Integrated Use of the Inverse Dispersion Technique and the Chamber Method to Determine N2O and NH3 Emissions from Agricultural Soils.

Nitrous oxide (N₂O), one of strong greenhouse gases (GHGs) with the global warming potential (GWP) value of 300, emitted from agricultural soils is mainly from the use of inorganic nitrogen fertilizer (e.g., anhydrous ammonia). The fluxes of GHGs emitted from soils are continuous, and dynamics and the soil heterogeneities result in the episodic gas emissions. The chamber methods are subject to the inherent limitations that substantially lead to the uncertainties in the estimations of GHG emissions, such as the small footprint (~ 0.6 m²) and the wild sampling interval (~ once a week).
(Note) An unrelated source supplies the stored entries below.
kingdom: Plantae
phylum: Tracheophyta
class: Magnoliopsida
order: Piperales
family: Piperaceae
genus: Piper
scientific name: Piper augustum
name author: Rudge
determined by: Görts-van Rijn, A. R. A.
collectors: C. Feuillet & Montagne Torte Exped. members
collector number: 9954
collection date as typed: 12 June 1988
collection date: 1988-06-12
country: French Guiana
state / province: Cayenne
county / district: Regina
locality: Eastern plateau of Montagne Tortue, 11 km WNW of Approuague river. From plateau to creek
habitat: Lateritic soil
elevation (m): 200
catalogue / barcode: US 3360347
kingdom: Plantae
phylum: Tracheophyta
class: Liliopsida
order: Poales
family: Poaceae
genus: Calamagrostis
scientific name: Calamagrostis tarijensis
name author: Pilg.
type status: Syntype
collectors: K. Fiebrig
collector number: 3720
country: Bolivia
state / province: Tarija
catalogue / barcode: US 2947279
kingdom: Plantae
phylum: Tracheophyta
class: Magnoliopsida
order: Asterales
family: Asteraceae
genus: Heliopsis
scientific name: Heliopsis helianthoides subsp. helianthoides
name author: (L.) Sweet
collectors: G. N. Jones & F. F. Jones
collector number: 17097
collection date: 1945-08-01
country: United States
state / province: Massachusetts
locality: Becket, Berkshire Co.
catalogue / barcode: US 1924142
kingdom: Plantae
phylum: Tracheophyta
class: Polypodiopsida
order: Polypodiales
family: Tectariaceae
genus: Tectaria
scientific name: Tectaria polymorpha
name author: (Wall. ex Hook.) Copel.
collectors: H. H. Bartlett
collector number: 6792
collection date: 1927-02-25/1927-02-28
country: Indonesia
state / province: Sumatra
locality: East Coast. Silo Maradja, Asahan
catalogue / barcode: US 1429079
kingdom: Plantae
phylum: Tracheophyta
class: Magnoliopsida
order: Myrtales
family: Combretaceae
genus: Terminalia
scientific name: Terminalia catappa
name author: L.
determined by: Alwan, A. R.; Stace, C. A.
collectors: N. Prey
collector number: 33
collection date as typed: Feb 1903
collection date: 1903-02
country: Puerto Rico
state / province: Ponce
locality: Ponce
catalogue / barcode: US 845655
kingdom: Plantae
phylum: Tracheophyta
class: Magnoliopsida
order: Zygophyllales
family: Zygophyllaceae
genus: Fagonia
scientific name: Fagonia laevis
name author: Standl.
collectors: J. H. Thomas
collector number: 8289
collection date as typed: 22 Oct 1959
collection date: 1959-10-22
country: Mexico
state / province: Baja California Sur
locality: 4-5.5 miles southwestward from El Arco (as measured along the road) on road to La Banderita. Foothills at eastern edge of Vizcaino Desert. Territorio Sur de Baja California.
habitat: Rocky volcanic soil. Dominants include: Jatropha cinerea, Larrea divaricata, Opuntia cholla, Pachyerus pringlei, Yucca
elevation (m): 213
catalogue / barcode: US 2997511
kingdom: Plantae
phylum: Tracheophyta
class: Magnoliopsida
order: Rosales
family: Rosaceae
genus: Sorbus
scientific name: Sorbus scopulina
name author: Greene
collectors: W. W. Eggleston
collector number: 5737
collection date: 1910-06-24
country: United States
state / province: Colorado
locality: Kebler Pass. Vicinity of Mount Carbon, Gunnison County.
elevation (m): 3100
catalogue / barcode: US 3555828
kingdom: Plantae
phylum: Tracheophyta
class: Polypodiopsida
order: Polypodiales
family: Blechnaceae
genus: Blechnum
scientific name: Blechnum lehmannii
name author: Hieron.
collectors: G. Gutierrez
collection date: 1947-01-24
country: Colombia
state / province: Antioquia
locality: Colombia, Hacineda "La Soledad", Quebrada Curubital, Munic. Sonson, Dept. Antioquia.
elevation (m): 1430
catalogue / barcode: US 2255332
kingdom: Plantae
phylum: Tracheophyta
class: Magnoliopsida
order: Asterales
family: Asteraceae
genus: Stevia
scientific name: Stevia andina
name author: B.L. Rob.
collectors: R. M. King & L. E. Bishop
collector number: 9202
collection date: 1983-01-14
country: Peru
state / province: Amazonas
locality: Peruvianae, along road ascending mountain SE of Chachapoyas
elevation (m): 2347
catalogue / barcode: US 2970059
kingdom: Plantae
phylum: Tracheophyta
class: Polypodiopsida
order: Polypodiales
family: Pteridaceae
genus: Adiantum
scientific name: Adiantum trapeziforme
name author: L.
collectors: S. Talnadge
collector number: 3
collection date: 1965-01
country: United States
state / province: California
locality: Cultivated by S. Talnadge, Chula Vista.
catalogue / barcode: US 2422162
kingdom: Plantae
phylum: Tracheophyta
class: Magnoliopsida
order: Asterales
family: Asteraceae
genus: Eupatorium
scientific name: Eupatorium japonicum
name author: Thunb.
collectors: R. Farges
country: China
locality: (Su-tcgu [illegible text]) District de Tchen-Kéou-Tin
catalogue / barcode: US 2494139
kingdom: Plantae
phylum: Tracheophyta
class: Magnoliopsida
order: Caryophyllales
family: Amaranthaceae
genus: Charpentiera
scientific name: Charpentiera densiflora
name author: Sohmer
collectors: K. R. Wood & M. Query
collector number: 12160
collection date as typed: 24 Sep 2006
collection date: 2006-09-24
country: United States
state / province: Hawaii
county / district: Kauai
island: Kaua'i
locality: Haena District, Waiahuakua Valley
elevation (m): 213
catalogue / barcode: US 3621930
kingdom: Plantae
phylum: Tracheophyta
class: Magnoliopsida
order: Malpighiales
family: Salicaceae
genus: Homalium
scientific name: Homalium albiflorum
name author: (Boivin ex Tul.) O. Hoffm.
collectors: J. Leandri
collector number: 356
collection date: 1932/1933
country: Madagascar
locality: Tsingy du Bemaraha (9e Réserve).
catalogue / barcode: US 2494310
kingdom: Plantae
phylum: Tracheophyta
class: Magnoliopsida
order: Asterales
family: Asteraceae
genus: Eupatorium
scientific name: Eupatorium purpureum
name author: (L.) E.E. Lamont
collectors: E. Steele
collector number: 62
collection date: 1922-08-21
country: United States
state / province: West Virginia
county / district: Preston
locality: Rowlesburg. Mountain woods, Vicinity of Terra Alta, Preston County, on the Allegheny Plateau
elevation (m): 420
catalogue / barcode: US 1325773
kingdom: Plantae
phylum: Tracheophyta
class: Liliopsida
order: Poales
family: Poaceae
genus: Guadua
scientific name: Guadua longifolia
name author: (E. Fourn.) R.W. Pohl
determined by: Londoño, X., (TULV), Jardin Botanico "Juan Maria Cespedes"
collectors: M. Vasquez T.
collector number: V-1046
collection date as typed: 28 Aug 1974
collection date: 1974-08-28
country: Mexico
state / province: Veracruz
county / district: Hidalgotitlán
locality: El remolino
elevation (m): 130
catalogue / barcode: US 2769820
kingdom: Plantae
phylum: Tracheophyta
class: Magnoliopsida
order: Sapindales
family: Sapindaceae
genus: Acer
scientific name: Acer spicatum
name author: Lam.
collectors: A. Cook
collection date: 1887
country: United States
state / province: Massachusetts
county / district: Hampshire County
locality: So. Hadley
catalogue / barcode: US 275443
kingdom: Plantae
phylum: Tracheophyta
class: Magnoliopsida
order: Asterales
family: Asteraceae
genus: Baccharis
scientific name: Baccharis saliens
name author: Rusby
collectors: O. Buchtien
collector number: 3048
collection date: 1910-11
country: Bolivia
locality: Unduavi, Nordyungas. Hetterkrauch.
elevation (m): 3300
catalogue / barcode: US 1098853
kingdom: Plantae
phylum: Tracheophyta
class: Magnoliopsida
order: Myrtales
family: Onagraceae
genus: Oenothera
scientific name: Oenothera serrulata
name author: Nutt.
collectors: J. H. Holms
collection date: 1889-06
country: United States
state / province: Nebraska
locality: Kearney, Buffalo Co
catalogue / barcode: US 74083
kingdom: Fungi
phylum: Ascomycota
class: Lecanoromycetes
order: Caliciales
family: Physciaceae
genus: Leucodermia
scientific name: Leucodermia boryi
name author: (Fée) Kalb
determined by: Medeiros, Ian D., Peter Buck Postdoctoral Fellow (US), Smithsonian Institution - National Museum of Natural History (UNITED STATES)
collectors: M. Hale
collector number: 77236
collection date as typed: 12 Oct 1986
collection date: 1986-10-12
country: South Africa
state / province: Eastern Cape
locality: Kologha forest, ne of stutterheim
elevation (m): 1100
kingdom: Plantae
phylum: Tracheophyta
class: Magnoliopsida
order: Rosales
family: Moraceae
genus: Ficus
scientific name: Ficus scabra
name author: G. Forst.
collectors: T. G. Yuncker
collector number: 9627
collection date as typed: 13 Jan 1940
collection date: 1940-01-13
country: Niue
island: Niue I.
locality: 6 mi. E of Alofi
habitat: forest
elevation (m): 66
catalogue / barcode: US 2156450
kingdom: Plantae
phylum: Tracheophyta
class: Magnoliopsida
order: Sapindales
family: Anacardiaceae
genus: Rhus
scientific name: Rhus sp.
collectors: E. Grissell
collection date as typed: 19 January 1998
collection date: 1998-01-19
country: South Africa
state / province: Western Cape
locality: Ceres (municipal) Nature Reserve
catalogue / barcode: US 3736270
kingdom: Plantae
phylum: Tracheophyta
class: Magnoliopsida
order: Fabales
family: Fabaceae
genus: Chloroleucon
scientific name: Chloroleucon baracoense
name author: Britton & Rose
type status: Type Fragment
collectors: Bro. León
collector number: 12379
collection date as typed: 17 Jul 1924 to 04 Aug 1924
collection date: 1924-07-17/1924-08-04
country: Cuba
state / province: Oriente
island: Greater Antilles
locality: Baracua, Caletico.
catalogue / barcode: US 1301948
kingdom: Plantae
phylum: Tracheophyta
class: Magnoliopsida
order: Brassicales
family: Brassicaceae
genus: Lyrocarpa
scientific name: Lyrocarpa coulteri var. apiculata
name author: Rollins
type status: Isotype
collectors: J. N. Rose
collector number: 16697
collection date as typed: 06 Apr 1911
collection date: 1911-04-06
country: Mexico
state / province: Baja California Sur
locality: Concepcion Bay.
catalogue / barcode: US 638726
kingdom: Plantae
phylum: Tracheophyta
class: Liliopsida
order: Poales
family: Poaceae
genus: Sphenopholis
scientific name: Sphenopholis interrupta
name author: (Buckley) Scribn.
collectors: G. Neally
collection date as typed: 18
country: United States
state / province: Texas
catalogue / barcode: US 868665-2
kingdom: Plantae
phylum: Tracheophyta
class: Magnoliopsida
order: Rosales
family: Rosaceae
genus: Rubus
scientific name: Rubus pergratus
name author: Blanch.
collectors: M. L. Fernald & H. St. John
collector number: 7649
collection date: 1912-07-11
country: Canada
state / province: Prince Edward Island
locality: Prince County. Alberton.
Open-path techniques combined with the inverse dispersion method is capable of acquiring the “real-time” data at a relatively high temporal resolution (minutes) and provides the gas emissions with a great spatial representative (> 100 m²). In this study, we determined N₂O emissions from the continuous maize fields with different field managements (i.e. Chisel plow vs. No-till, and Full (200 kg NH₃-N/ha) vs. Split (100+100 kg NH₃-N/ha) N applications in the Fall and Spring) using the chamber measurement and the open-path method. The results showed that the full application led to the higher N₂O emissions compared with the split application, and the cumulative N₂O emissions within the first 20 days after NH₃ applications indicated that the full N application during the Spring tended to cause higher N₂O emissions than the application during the Fall (Spring application: 10 kg ha^-1 vs. Fall application: 7.1 kg ha^-1). Furthermore, the open-path method can detect the diurnal fluctuations of N₂O emissions which were corresponding to the diurnal changes of soil temperature and wind speed, and the chamber method over underestimated N₂O emissions compared to the open-path method during the daytime because of the lack of considerations of turbulence effect on gas emissions.